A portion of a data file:
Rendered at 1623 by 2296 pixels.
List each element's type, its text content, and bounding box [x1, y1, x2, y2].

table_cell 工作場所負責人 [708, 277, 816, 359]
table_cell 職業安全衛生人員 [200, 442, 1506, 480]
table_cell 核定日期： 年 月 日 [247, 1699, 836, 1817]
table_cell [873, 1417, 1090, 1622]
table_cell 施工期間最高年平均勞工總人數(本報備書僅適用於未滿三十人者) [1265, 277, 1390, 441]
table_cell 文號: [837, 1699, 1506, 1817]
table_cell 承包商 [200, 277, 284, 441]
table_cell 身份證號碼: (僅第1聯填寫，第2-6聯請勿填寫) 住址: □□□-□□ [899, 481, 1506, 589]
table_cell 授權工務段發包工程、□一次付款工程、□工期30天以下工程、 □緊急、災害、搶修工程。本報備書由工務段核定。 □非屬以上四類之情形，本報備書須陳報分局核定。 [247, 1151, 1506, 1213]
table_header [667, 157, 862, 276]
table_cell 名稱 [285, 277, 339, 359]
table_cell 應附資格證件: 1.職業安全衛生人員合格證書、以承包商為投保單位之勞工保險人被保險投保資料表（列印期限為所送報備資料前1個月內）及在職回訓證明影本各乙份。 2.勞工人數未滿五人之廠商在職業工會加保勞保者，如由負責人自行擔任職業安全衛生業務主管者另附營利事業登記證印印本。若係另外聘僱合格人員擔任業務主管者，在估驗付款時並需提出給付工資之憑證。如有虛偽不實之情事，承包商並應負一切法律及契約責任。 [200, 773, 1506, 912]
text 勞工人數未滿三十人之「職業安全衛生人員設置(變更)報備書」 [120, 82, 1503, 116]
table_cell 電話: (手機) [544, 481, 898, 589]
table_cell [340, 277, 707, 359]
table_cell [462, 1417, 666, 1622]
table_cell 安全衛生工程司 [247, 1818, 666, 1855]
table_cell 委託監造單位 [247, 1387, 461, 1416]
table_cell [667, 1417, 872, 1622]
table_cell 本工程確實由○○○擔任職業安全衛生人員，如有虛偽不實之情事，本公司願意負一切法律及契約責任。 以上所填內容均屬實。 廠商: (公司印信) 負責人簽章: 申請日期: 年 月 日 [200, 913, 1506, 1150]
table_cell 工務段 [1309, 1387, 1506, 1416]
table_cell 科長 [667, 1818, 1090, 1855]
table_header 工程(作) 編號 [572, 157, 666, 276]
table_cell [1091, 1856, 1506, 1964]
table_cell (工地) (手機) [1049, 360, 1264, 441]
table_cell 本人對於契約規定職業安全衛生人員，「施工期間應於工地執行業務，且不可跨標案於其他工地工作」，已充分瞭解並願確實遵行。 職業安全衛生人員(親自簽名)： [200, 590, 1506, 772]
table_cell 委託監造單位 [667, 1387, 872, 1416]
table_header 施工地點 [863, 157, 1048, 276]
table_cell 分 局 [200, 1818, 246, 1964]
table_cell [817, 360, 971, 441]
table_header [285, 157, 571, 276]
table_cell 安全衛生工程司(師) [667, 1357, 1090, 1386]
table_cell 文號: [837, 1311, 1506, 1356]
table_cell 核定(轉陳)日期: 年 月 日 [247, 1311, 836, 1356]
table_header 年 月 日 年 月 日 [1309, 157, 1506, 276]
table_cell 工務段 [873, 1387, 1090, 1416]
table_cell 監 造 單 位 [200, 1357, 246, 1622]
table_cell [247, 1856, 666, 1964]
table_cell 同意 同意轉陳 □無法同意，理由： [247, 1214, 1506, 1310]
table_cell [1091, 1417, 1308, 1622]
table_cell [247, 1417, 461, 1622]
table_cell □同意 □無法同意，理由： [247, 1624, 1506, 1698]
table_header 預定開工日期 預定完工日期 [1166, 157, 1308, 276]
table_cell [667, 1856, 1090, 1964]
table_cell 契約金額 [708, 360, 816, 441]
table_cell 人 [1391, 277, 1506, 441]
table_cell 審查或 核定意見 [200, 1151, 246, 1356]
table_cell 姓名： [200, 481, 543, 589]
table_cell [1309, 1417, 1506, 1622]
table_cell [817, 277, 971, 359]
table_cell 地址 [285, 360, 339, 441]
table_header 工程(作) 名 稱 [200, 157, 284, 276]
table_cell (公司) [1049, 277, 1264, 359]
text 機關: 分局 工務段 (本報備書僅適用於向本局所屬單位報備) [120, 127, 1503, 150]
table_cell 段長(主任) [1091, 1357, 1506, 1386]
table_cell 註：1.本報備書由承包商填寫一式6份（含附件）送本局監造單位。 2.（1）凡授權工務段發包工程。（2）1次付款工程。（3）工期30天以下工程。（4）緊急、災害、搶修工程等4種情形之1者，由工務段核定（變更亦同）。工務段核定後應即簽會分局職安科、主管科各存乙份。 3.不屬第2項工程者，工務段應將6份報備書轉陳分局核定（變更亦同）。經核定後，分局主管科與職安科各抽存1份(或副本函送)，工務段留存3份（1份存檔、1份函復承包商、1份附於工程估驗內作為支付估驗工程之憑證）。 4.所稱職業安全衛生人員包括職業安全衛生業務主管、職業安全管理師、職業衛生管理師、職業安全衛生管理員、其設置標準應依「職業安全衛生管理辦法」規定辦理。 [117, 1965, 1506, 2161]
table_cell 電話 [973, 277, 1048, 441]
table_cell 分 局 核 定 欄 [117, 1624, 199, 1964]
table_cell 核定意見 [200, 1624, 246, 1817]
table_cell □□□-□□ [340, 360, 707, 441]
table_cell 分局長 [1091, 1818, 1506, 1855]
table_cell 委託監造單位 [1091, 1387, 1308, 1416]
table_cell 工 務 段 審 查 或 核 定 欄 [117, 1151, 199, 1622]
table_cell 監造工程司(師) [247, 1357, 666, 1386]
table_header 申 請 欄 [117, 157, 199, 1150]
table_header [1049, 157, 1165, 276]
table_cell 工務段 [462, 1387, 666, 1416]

WORK INSTRUCTIONS:
Copy every one of the records above, line by line, with no changes.

REPLY:
Rendered at 1623 by 2296 pixels.
List each element's type, its text content, and bounding box [x1, y1, x2, y2].

table_cell 工作場所負責人 [708, 277, 816, 359]
table_cell 職業安全衛生人員 [200, 442, 1506, 480]
table_cell 核定日期： 年 月 日 [247, 1699, 836, 1817]
table_cell [873, 1417, 1090, 1622]
table_cell 施工期間最高年平均勞工總人數(本報備書僅適用於未滿三十人者) [1265, 277, 1390, 441]
table_cell 文號: [837, 1699, 1506, 1817]
table_cell 承包商 [200, 277, 284, 441]
table_cell 身份證號碼: (僅第1聯填寫，第2-6聯請勿填寫) 住址: □□□-□□ [899, 481, 1506, 589]
table_cell 授權工務段發包工程、□一次付款工程、□工期30天以下工程、 □緊急、災害、搶修工程。本報備書由工務段核定。 □非屬以上四類之情形，本報備書須陳報分局核定。 [247, 1151, 1506, 1213]
table_header [667, 157, 862, 276]
table_cell 名稱 [285, 277, 339, 359]
table_cell 應附資格證件: 1.職業安全衛生人員合格證書、以承包商為投保單位之勞工保險人被保險投保資料表（列印期限為所送報備資料前1個月內）及在職回訓證明影本各乙份。 2.勞工人數未滿五人之廠商在職業工會加保勞保者，如由負責人自行擔任職業安全衛生業務主管者另附營利事業登記證印印本。若係另外聘僱合格人員擔任業務主管者，在估驗付款時並需提出給付工資之憑證。如有虛偽不實之情事，承包商並應負一切法律及契約責任。 [200, 773, 1506, 912]
text 勞工人數未滿三十人之「職業安全衛生人員設置(變更)報備書」 [120, 82, 1503, 116]
table_cell 電話: (手機) [544, 481, 898, 589]
table_cell [340, 277, 707, 359]
table_cell [462, 1417, 666, 1622]
table_cell 安全衛生工程司 [247, 1818, 666, 1855]
table_cell 委託監造單位 [247, 1387, 461, 1416]
table_cell [667, 1417, 872, 1622]
table_cell 本工程確實由○○○擔任職業安全衛生人員，如有虛偽不實之情事，本公司願意負一切法律及契約責任。 以上所填內容均屬實。 廠商: (公司印信) 負責人簽章: 申請日期: 年 月 日 [200, 913, 1506, 1150]
table_cell 工務段 [1309, 1387, 1506, 1416]
table_cell 科長 [667, 1818, 1090, 1855]
table_header 工程(作) 編號 [572, 157, 666, 276]
table_cell [1091, 1856, 1506, 1964]
table_cell (工地) (手機) [1049, 360, 1264, 441]
table_cell 本人對於契約規定職業安全衛生人員，「施工期間應於工地執行業務，且不可跨標案於其他工地工作」，已充分瞭解並願確實遵行。 職業安全衛生人員(親自簽名)： [200, 590, 1506, 772]
table_cell 委託監造單位 [667, 1387, 872, 1416]
table_header 施工地點 [863, 157, 1048, 276]
table_cell 分 局 [200, 1818, 246, 1964]
table_cell [817, 360, 971, 441]
table_header [285, 157, 571, 276]
table_cell 安全衛生工程司(師) [667, 1357, 1090, 1386]
table_cell 文號: [837, 1311, 1506, 1356]
table_cell 核定(轉陳)日期: 年 月 日 [247, 1311, 836, 1356]
table_header 年 月 日 年 月 日 [1309, 157, 1506, 276]
table_cell 工務段 [873, 1387, 1090, 1416]
table_cell 監 造 單 位 [200, 1357, 246, 1622]
table_cell [247, 1856, 666, 1964]
table_cell 同意 同意轉陳 □無法同意，理由： [247, 1214, 1506, 1310]
table_cell [1091, 1417, 1308, 1622]
table_cell [247, 1417, 461, 1622]
table_cell □同意 □無法同意，理由： [247, 1624, 1506, 1698]
table_header 預定開工日期 預定完工日期 [1166, 157, 1308, 276]
table_cell [667, 1856, 1090, 1964]
table_cell 契約金額 [708, 360, 816, 441]
table_cell 人 [1391, 277, 1506, 441]
table_cell 審查或 核定意見 [200, 1151, 246, 1356]
table_cell 姓名： [200, 481, 543, 589]
table_cell [1309, 1417, 1506, 1622]
table_cell [817, 277, 971, 359]
table_cell 地址 [285, 360, 339, 441]
table_header 工程(作) 名 稱 [200, 157, 284, 276]
table_cell (公司) [1049, 277, 1264, 359]
text 機關: 分局 工務段 (本報備書僅適用於向本局所屬單位報備) [120, 127, 1503, 150]
table_cell 段長(主任) [1091, 1357, 1506, 1386]
table_cell 註：1.本報備書由承包商填寫一式6份（含附件）送本局監造單位。 2.（1）凡授權工務段發包工程。（2）1次付款工程。（3）工期30天以下工程。（4）緊急、災害、搶修工程等4種情形之1者，由工務段核定（變更亦同）。工務段核定後應即簽會分局職安科、主管科各存乙份。 3.不屬第2項工程者，工務段應將6份報備書轉陳分局核定（變更亦同）。經核定後，分局主管科與職安科各抽存1份(或副本函送)，工務段留存3份（1份存檔、1份函復承包商、1份附於工程估驗內作為支付估驗工程之憑證）。 4.所稱職業安全衛生人員包括職業安全衛生業務主管、職業安全管理師、職業衛生管理師、職業安全衛生管理員、其設置標準應依「職業安全衛生管理辦法」規定辦理。 [117, 1965, 1506, 2161]
table_cell 電話 [973, 277, 1048, 441]
table_cell 分 局 核 定 欄 [117, 1624, 199, 1964]
table_cell 核定意見 [200, 1624, 246, 1817]
table_cell □□□-□□ [340, 360, 707, 441]
table_cell 分局長 [1091, 1818, 1506, 1855]
table_cell 委託監造單位 [1091, 1387, 1308, 1416]
table_cell 工 務 段 審 查 或 核 定 欄 [117, 1151, 199, 1622]
table_cell 監造工程司(師) [247, 1357, 666, 1386]
table_header 申 請 欄 [117, 157, 199, 1150]
table_header [1049, 157, 1165, 276]
table_cell 工務段 [462, 1387, 666, 1416]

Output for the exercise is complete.